Hilda was a pretty brunette who appeared on Broadway a lot, starting in the late fifties, and then in some of the last gasps of live television.  On stage, Elia Kazan directed her in Tennessee Williams’s Sweet Bird of Youth; the stars were Paul Newman, Geraldine Page, and Rip Torn, and Bruce Dern and Diana Hyland toiled alongside Hilda in the supporting cast.  For television, she was on The DuPont Show of the Month and on The Guiding Light for a while in 1963.  She played small parts on The Nurses and Route 66 (in the Sam Peckinpah-directed episode “Mon Petit Chou,” with Lee Marvin and playing second fiddle to French import Macha Meril, later the star of Godard’s Une Femme Mariée).

If you’re lucky enough to have seen Reginald Rose’s meticulous, devastating indictment of capital punishment, the “Metamorphosis” episode of The Defenders, then you will remember Hilda as the wife of Robert Duvall’s young death row inmate.  But it’s most likely that you recall Hilda from Naked City, which seemed to hold a particular affection for her.  She appeared on the show three times, first in secondary roles, then finally in a lead in “Alive and Still a Second Lieutenant,” latterly famous as Jon Voight’s television debut.  In “Alive,” Hilda played the girlfriend of Robert Sterling’s sweaty, ulcerous business executive (dare I say it? a Roger Sterling type; could the actor be the source of the name?), who spirals out of control following a violent road-rage incident.

Now that you’ve seen the screen grab above, you’ll have some idea of why I became mildly obsessed with Hilda — and with whatever happened to her.  Because Hilda’s last credit came in 1964, and there seemed to be no trace of her after that.  Did she die young?  Marry and raise four kids on Long Island?  Hook up with a network executive and ensconce herself on Central Park South?

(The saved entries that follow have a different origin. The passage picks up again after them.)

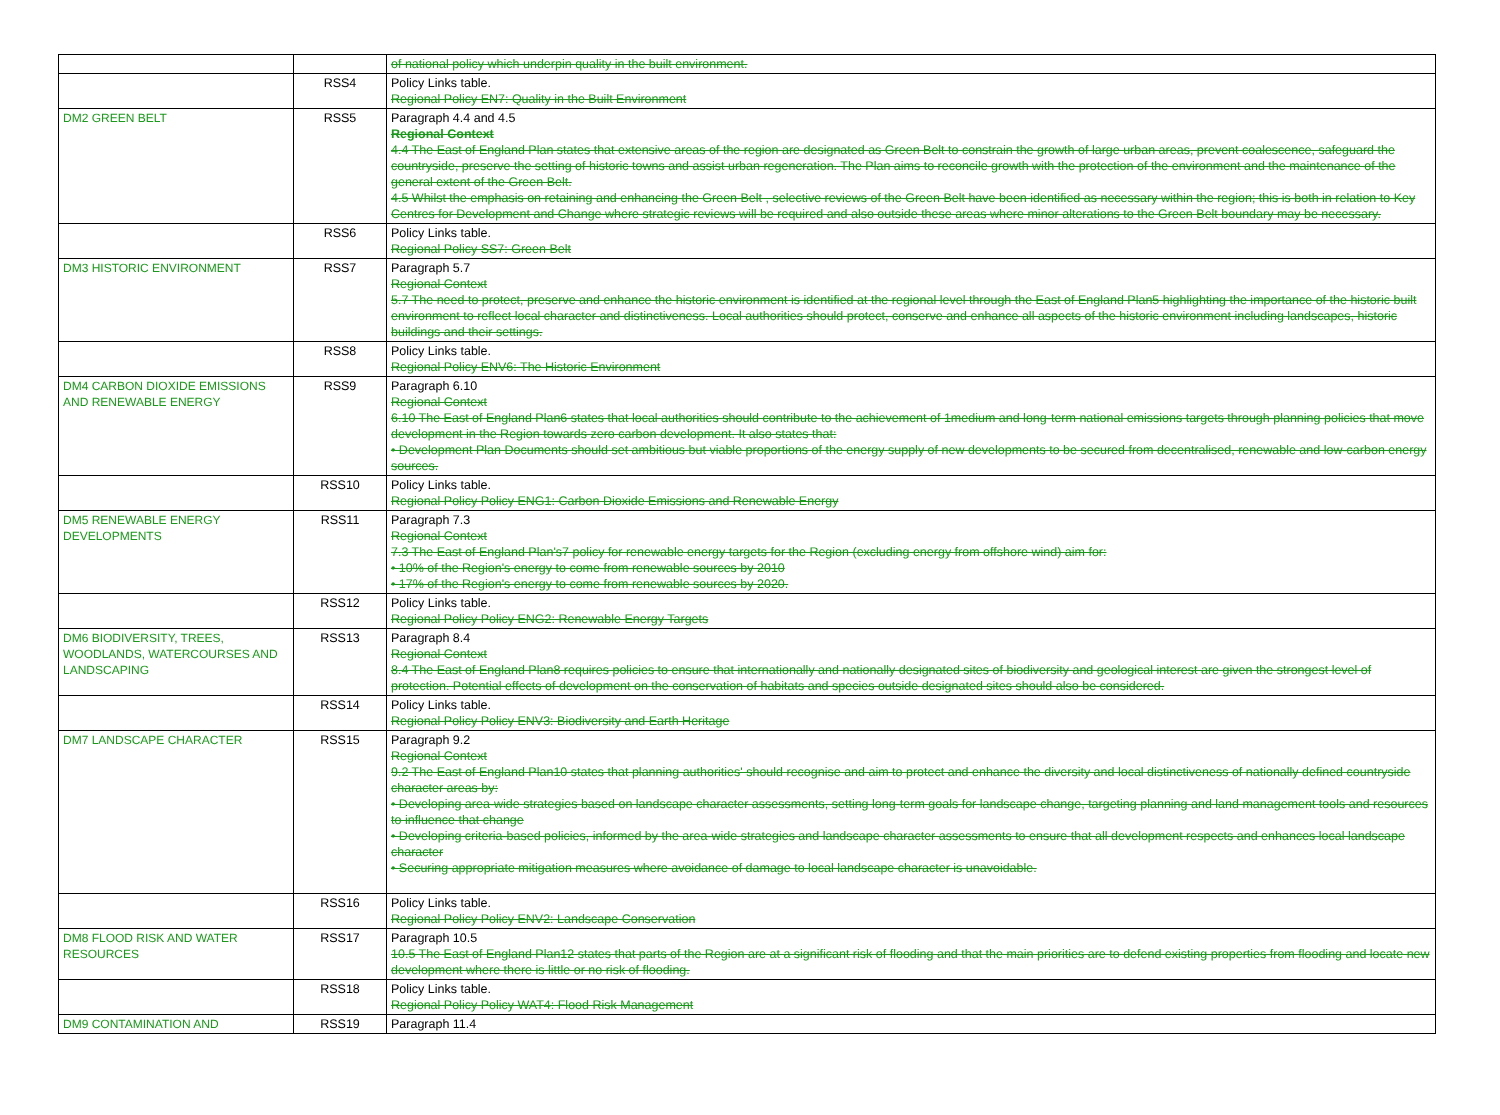| | | of national policy which underpin quality in the built environment. |
| | RSS4 | Policy Links table. Regional Policy EN7: Quality in the Built Environment |
| DM2 GREEN BELT | RSS5 | Paragraph 4.4 and 4.5 Regional Context 4.4 The East of England Plan states that extensive areas of the region are designated as Green Belt to constrain the growth of large urban areas, prevent coalescence, safeguard the countryside, preserve the setting of historic towns and assist urban regeneration. The Plan aims to reconcile growth with the protection of the environment and the maintenance of the general extent of the Green Belt. 4.5 Whilst the emphasis on retaining and enhancing the Green Belt , selective reviews of the Green Belt have been identified as necessary within the region; this is both in relation to Key Centres for Development and Change where strategic reviews will be required and also outside these areas where minor alterations to the Green Belt boundary may be necessary. |
| | RSS6 | Policy Links table. Regional Policy SS7: Green Belt |
| DM3 HISTORIC ENVIRONMENT | RSS7 | Paragraph 5.7 Regional Context 5.7 The need to protect, preserve and enhance the historic environment is identified at the regional level through the East of England Plan5 highlighting the importance of the historic built environment to reflect local character and distinctiveness. Local authorities should protect, conserve and enhance all aspects of the historic environment including landscapes, historic buildings and their settings. |
| | RSS8 | Policy Links table. Regional Policy ENV6: The Historic Environment |
| DM4 CARBON DIOXIDE EMISSIONS AND RENEWABLE ENERGY | RSS9 | Paragraph 6.10 Regional Context 6.10 The East of England Plan6 states that local authorities should contribute to the achievement of 1medium and long-term national emissions targets through planning policies that move development in the Region towards zero carbon development. It also states that: • Development Plan Documents should set ambitious but viable proportions of the energy supply of new developments to be secured from decentralised, renewable and low-carbon energy sources. |
| | RSS10 | Policy Links table. Regional Policy Policy ENG1: Carbon Dioxide Emissions and Renewable Energy |
| DM5 RENEWABLE ENERGY DEVELOPMENTS | RSS11 | Paragraph 7.3 Regional Context 7.3 The East of England Plan's7 policy for renewable energy targets for the Region (excluding energy from offshore wind) aim for: • 10% of the Region's energy to come from renewable sources by 2010 • 17% of the Region's energy to come from renewable sources by 2020. |
| | RSS12 | Policy Links table. Regional Policy Policy ENG2: Renewable Energy Targets |
| DM6 BIODIVERSITY, TREES, WOODLANDS, WATERCOURSES AND LANDSCAPING | RSS13 | Paragraph 8.4 Regional Context 8.4 The East of England Plan8 requires policies to ensure that internationally and nationally designated sites of biodiversity and geological interest are given the strongest level of protection. Potential effects of development on the conservation of habitats and species outside designated sites should also be considered. |
| | RSS14 | Policy Links table. Regional Policy Policy ENV3: Biodiversity and Earth Heritage |
| DM7 LANDSCAPE CHARACTER | RSS15 | Paragraph 9.2 Regional Context 9.2 The East of England Plan10 states that planning authorities' should recognise and aim to protect and enhance the diversity and local distinctiveness of nationally defined countryside character areas by: • Developing area-wide strategies based on landscape character assessments, setting long-term goals for landscape change, targeting planning and land management tools and resources to influence that change • Developing criteria-based policies, informed by the area-wide strategies and landscape character assessments to ensure that all development respects and enhances local landscape character • Securing appropriate mitigation measures where avoidance of damage to local landscape character is unavoidable. |
| | RSS16 | Policy Links table. Regional Policy Policy ENV2: Landscape Conservation |
| DM8 FLOOD RISK AND WATER RESOURCES | RSS17 | Paragraph 10.5 10.5 The East of England Plan12 states that parts of the Region are at a significant risk of flooding and that the main priorities are to defend existing properties from flooding and locate new development where there is little or no risk of flooding. |
| | RSS18 | Policy Links table. Regional Policy Policy WAT4: Flood Risk Management |
| DM9 CONTAMINATION AND | RSS19 | Paragraph 11.4 |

Well, no, none of that, it seems.  Hilda Brawner, pretty ingenue, changed her name and became Hildy Brooks, busy character actress.  Hildy played supporting roles in lots of movies (The Anderson Tapes, Islands in the Stream, Playing For Keeps, Eating) and guest-starred in dozens of television episodes during the seventies and eighties.  I remember her as one-third of “A Very Strange Triangle,” a bisexual love story that was controversial when it aired on The Bold Ones in 1971.  Hildy still works – she’s in one of the last episodes of Nip/Tuck, one that I haven’t seen yet – although I couldn’t locate her for this piece.  Are you out there, Hildy?

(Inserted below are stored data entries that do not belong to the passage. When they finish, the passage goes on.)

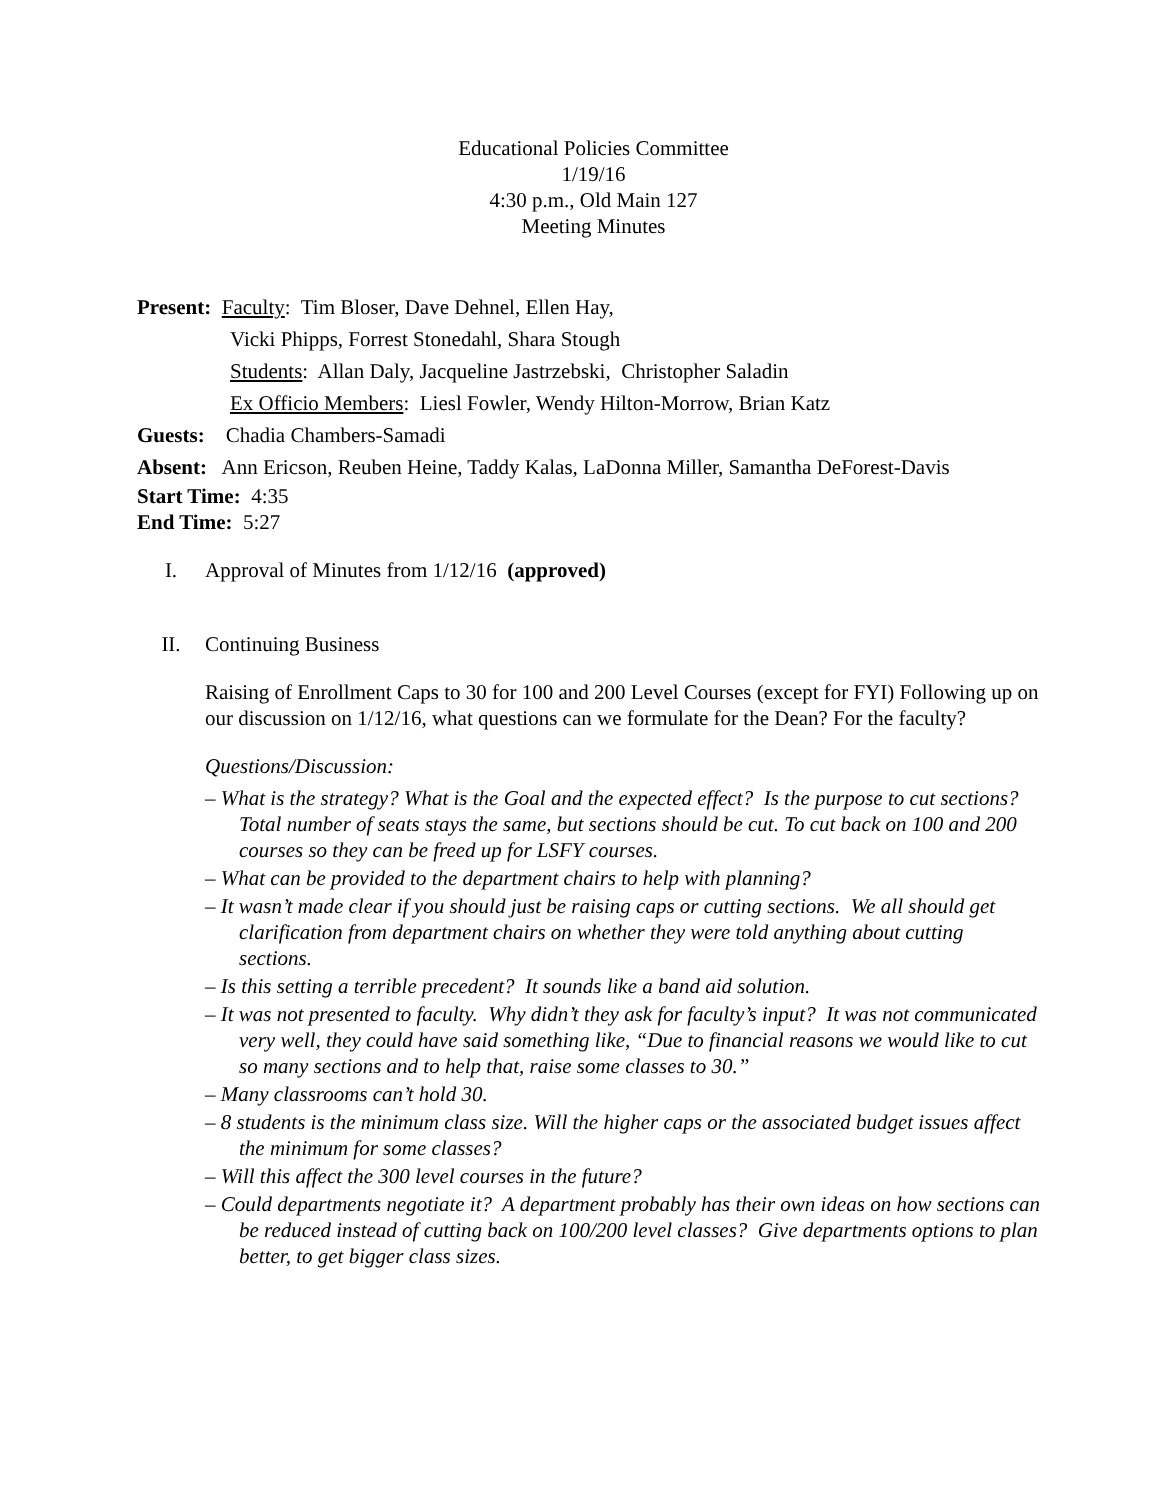Educational Policies Committee
1/19/16
4:30 p.m., Old Main 127
Meeting Minutes
Present: Faculty: Tim Bloser, Dave Dehnel, Ellen Hay,
Vicki Phipps, Forrest Stonedahl, Shara Stough
Students: Allan Daly, Jacqueline Jastrzebski, Christopher Saladin
Ex Officio Members: Liesl Fowler, Wendy Hilton-Morrow, Brian Katz
Guests: Chadia Chambers-Samadi
Absent: Ann Ericson, Reuben Heine, Taddy Kalas, LaDonna Miller, Samantha DeForest-Davis
Start Time: 4:35
End Time: 5:27
I. Approval of Minutes from 1/12/16 (approved)
II. Continuing Business
Raising of Enrollment Caps to 30 for 100 and 200 Level Courses (except for FYI) Following up on our discussion on 1/12/16, what questions can we formulate for the Dean? For the faculty?
Questions/Discussion:
– What is the strategy? What is the Goal and the expected effect? Is the purpose to cut sections? Total number of seats stays the same, but sections should be cut. To cut back on 100 and 200 courses so they can be freed up for LSFY courses.
– What can be provided to the department chairs to help with planning?
– It wasn’t made clear if you should just be raising caps or cutting sections. We all should get clarification from department chairs on whether they were told anything about cutting sections.
– Is this setting a terrible precedent? It sounds like a band aid solution.
– It was not presented to faculty. Why didn’t they ask for faculty’s input? It was not communicated very well, they could have said something like, “Due to financial reasons we would like to cut so many sections and to help that, raise some classes to 30.”
– Many classrooms can’t hold 30.
– 8 students is the minimum class size. Will the higher caps or the associated budget issues affect the minimum for some classes?
– Will this affect the 300 level courses in the future?
– Could departments negotiate it? A department probably has their own ideas on how sections can be reduced instead of cutting back on 100/200 level classes? Give departments options to plan better, to get bigger class sizes.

Incidentally, although I seem to be the first person on the internet to put Hilda & Hildy together, I can’t really take credit for it.  Her name change is mentioned in a couple of memoirs, and Jeffrey Sweet’s Something Wonderful Right Away: An Oral History of The Second City & The Compass Players.  Plus, there was a big clue that I missed for years: under different names, Hilda and Hildy played the same role in the two recorded versions of O’Neill’s The Iceman Cometh, Sidney Lumet’s videotaped videotaped Play of the Week two-parter of 1960 and John Frankenheimer’s film from 1973.  Here she is in both.

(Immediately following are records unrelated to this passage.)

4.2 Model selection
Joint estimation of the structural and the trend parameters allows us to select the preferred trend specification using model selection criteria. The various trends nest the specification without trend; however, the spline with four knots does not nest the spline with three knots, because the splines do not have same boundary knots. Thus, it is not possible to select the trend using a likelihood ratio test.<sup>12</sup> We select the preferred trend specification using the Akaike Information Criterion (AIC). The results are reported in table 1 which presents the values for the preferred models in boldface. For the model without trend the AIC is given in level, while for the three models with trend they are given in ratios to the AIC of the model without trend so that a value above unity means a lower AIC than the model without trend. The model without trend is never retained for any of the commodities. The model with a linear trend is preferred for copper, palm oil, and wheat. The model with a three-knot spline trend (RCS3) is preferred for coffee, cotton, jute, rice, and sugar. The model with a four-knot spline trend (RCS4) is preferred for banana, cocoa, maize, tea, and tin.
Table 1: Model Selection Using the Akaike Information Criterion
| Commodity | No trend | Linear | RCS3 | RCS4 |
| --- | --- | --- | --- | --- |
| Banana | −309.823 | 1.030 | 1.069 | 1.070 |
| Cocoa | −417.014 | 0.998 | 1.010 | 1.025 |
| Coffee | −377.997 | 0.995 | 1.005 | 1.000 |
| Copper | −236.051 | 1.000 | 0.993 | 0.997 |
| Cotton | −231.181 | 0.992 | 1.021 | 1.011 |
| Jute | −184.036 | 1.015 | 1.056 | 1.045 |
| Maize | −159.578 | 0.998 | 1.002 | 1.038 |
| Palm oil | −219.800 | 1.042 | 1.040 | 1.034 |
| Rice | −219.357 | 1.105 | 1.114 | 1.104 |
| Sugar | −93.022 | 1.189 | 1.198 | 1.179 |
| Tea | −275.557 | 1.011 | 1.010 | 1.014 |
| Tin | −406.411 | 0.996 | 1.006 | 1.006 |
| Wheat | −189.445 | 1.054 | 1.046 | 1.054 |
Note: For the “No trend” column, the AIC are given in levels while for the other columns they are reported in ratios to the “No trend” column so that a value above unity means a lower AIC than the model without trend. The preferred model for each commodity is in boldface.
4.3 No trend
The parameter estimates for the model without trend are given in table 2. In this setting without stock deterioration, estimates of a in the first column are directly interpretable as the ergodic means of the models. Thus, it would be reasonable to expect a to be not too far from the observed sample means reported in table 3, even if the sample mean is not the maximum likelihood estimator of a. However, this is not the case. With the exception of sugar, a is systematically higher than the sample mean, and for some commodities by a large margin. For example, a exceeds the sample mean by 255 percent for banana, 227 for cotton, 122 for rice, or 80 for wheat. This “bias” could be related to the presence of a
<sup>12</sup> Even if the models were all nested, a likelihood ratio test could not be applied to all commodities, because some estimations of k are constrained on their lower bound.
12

Hilda Brawner (left) and Julie Bovasso as Margie and Pearl, 1960.

Hildy Brooks (left) and Nancy Juno Dawson as Margie and Pearl, 1973.  Below: Hildy Brooks in a 2007 episode of Boston Legal.

HildyBL

7 Responses to “Hilda & Hildy”

  1. Mike Rice Says:

    I’ve got DVDs of both Icemen Comeths and I never put two and two together and came up with only THREE! Until today. Thanks. The guys at Harry Hope’s bar are still there except for Hickey. Harry himself is afraid to go outside since his wife died. The guy who played Boss Hogg on the Dukes of Hazzard played a falling down drunk in the Sidney Lument version. Iceman is my favorite and I think the best ONeil play.

  2. bobby J. Says:

    I really get a real buzz from these investigatory trips into the archives. Thank you


  3. Thanks for the information. Thought you might like to see how she looked when drawn by Al Hirschfeld in this production of The Iceman Cometh.

    http://www.alhirschfeldfoundation.org/piece/iceman-cometh-2

  4. Paul Says:

    I very much would have liked to have rogered her character in the ’73 version of Iceman. Her looks and personality greatly aroused me, making a limp 6″ turn into a rock-hard 8 1/2!

  5. V.E.G. Says:

    Everytime I think of Diana Hyland, Eight is Enough appears immediately in my mind. After the fourth episode, they’re ain’t no more!

  6. V.E.G. Says:

    Schussboomer is the very last episode aired during Diana Hyland’s lifetime. She will die sometime after.